[[ Provided material, beginning ]]

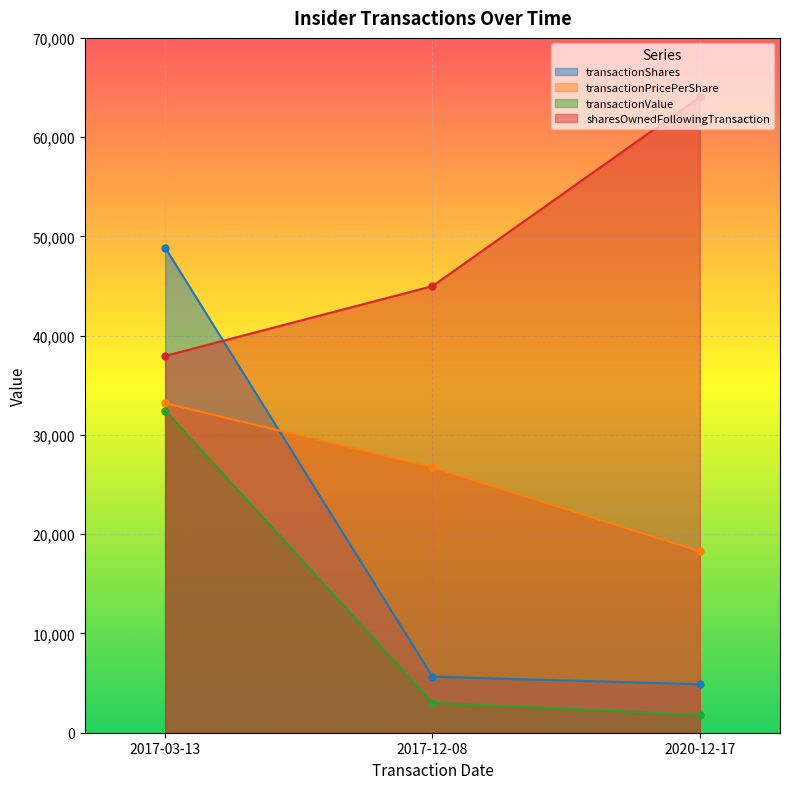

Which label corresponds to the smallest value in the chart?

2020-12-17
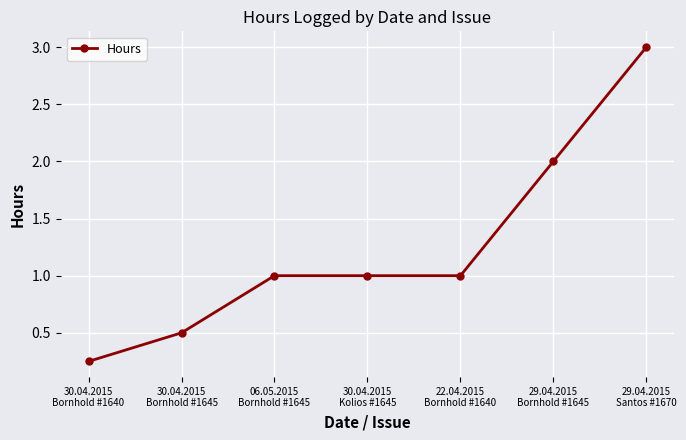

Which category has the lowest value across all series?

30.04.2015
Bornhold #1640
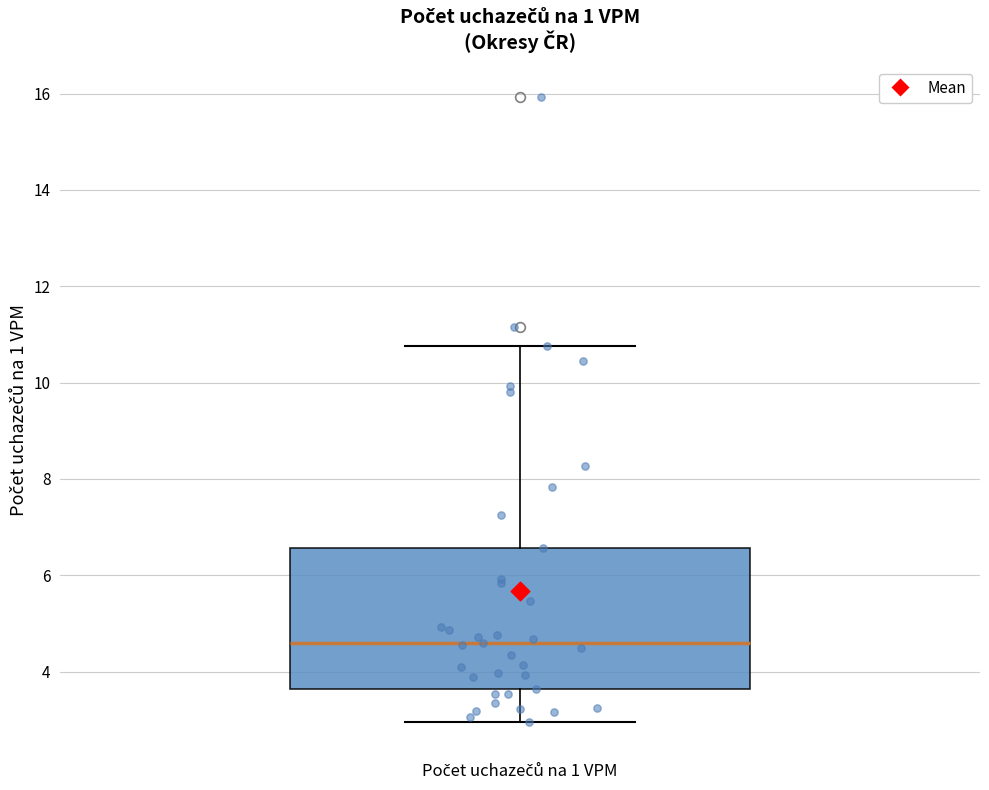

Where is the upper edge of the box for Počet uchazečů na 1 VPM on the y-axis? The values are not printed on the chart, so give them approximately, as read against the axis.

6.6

[[ Provided material, end ]]

#### Activity
Transcribe the lines above word for word, leaving out the pictures.

#### Answer box
Which label corresponds to the smallest value in the chart?

2020-12-17

Which category has the lowest value across all series?

30.04.2015
Bornhold #1640

Where is the upper edge of the box for Počet uchazečů na 1 VPM on the y-axis? The values are not printed on the chart, so give them approximately, as read against the axis.

6.6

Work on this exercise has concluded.